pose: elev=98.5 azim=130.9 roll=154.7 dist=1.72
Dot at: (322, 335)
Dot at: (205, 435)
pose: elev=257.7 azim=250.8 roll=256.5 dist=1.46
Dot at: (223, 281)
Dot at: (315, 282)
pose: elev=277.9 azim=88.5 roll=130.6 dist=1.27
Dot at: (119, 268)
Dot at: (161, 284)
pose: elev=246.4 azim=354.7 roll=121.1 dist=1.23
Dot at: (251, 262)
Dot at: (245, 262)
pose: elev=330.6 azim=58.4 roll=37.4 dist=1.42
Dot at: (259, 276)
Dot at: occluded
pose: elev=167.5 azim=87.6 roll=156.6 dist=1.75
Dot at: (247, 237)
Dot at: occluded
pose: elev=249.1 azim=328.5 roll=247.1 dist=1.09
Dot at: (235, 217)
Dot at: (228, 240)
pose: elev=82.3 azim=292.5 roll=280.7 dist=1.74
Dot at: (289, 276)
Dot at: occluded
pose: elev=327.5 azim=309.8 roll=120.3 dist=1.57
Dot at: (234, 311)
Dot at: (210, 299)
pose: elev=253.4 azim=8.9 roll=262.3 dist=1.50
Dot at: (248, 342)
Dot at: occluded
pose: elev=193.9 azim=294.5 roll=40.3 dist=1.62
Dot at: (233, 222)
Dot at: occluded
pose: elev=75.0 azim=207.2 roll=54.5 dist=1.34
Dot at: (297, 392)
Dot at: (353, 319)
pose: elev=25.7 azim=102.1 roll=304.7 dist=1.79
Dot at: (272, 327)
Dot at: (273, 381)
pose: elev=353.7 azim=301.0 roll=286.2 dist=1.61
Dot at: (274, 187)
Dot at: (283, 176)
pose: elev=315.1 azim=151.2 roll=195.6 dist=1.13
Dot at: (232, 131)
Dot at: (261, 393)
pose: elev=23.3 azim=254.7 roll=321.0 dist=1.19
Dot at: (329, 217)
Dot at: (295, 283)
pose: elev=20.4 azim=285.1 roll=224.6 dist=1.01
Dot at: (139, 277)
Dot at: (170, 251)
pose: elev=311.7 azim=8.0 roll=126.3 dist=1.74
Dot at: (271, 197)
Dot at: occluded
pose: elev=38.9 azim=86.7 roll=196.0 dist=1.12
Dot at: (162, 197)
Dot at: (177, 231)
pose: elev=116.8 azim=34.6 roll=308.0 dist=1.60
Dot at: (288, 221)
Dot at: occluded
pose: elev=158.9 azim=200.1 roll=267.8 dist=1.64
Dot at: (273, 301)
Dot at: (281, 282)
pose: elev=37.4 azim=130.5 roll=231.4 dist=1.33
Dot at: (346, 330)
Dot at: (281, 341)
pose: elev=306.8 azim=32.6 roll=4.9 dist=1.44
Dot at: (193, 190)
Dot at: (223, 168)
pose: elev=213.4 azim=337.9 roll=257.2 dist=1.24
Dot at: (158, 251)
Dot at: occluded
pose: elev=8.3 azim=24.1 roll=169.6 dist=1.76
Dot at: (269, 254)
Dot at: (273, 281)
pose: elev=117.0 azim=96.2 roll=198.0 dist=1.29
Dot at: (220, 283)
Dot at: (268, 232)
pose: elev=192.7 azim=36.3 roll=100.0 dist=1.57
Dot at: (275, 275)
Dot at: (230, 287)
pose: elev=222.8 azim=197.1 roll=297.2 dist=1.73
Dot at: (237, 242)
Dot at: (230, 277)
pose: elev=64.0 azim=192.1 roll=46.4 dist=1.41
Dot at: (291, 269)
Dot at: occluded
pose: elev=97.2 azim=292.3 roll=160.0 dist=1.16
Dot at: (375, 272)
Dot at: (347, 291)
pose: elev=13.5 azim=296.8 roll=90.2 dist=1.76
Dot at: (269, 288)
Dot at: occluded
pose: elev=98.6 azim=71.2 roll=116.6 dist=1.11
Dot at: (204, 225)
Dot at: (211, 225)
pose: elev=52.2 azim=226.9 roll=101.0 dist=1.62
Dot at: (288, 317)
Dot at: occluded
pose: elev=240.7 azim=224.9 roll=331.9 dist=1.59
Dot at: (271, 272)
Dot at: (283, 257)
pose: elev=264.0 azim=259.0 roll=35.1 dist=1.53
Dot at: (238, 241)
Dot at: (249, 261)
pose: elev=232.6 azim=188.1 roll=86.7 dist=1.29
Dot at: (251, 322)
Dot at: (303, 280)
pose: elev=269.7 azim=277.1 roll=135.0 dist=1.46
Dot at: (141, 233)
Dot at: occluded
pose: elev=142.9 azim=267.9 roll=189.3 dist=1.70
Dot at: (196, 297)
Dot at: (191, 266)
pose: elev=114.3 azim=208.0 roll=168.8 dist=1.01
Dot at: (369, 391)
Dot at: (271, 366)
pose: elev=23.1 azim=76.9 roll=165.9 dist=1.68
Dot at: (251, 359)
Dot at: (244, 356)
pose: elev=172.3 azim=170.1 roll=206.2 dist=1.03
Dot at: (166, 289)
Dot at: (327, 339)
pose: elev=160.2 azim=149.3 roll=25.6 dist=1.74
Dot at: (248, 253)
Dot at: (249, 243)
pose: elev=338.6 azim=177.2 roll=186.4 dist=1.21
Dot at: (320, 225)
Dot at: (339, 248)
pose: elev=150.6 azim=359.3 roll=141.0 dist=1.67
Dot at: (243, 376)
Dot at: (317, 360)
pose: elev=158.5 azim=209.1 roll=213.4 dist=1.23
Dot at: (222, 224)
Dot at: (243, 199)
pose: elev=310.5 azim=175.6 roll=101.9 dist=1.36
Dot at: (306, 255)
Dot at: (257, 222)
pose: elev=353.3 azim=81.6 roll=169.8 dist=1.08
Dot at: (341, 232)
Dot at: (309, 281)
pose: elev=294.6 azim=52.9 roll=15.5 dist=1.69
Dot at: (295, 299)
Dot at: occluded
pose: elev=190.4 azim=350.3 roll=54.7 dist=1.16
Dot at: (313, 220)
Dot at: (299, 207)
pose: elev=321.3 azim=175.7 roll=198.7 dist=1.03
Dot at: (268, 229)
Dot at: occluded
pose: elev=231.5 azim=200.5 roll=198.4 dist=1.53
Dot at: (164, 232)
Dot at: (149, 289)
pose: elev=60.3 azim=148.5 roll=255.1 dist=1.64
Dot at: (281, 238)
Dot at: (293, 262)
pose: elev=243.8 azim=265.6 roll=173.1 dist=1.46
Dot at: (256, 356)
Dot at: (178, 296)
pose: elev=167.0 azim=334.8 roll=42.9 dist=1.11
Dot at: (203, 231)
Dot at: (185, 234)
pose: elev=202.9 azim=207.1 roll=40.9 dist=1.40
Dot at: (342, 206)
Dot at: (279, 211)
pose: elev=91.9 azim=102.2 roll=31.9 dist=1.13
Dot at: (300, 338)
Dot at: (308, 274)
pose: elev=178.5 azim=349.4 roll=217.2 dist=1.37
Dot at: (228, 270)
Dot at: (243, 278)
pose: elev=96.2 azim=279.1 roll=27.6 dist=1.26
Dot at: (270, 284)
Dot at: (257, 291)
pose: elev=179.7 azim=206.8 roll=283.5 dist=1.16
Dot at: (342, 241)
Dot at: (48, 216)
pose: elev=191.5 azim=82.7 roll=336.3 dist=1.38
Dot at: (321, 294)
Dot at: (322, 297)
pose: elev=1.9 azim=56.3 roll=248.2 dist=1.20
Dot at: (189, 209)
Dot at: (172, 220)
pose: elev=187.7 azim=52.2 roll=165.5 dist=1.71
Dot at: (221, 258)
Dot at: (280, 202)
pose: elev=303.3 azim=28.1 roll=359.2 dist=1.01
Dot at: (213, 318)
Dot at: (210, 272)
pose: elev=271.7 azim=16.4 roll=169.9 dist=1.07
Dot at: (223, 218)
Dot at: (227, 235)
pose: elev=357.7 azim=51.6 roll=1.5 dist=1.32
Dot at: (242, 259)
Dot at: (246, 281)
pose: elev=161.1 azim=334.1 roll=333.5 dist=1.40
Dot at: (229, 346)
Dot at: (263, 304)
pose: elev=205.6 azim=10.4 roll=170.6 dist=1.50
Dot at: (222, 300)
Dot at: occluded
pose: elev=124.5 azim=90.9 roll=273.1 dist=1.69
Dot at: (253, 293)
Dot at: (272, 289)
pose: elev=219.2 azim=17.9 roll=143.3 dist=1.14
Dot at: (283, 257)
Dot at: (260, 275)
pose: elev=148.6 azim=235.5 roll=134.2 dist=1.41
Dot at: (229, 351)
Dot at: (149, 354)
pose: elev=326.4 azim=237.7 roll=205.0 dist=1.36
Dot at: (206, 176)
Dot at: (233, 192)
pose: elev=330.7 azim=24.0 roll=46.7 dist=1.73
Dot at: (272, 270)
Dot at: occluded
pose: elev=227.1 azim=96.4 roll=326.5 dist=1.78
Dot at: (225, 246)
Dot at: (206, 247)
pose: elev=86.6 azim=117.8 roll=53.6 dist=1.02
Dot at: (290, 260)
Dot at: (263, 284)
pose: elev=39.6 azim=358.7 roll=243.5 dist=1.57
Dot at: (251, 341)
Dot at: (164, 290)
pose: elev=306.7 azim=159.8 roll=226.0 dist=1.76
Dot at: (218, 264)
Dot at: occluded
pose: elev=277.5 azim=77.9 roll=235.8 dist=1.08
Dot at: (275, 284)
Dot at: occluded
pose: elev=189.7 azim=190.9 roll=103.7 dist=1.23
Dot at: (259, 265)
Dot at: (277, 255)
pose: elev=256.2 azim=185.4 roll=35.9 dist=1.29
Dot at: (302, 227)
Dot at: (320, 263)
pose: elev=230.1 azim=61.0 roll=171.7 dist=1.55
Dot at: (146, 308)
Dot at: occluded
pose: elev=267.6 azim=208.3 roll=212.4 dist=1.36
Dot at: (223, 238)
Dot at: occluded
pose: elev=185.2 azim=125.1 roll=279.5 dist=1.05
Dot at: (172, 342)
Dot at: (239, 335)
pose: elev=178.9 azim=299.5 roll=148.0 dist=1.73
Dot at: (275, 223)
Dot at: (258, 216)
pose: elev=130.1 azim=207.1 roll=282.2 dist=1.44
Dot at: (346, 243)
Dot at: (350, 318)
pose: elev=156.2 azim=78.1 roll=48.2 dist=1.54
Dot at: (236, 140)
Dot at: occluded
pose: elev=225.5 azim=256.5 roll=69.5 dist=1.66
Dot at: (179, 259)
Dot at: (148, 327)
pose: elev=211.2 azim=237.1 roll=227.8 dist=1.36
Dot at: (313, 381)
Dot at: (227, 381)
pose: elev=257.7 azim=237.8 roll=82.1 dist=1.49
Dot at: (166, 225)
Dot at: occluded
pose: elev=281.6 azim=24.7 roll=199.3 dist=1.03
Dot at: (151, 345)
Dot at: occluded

--*--

**DIRECTION**
Duplicate the items from the line containing "pose: elev=1.9 azim=56.3 roll=248.2 dist=1.20" through the line containing "Dot at: (233, 192)", with both end lines included.

**EXERCISE ANSWER**
pose: elev=1.9 azim=56.3 roll=248.2 dist=1.20
Dot at: (189, 209)
Dot at: (172, 220)
pose: elev=187.7 azim=52.2 roll=165.5 dist=1.71
Dot at: (221, 258)
Dot at: (280, 202)
pose: elev=303.3 azim=28.1 roll=359.2 dist=1.01
Dot at: (213, 318)
Dot at: (210, 272)
pose: elev=271.7 azim=16.4 roll=169.9 dist=1.07
Dot at: (223, 218)
Dot at: (227, 235)
pose: elev=357.7 azim=51.6 roll=1.5 dist=1.32
Dot at: (242, 259)
Dot at: (246, 281)
pose: elev=161.1 azim=334.1 roll=333.5 dist=1.40
Dot at: (229, 346)
Dot at: (263, 304)
pose: elev=205.6 azim=10.4 roll=170.6 dist=1.50
Dot at: (222, 300)
Dot at: occluded
pose: elev=124.5 azim=90.9 roll=273.1 dist=1.69
Dot at: (253, 293)
Dot at: (272, 289)
pose: elev=219.2 azim=17.9 roll=143.3 dist=1.14
Dot at: (283, 257)
Dot at: (260, 275)
pose: elev=148.6 azim=235.5 roll=134.2 dist=1.41
Dot at: (229, 351)
Dot at: (149, 354)
pose: elev=326.4 azim=237.7 roll=205.0 dist=1.36
Dot at: (206, 176)
Dot at: (233, 192)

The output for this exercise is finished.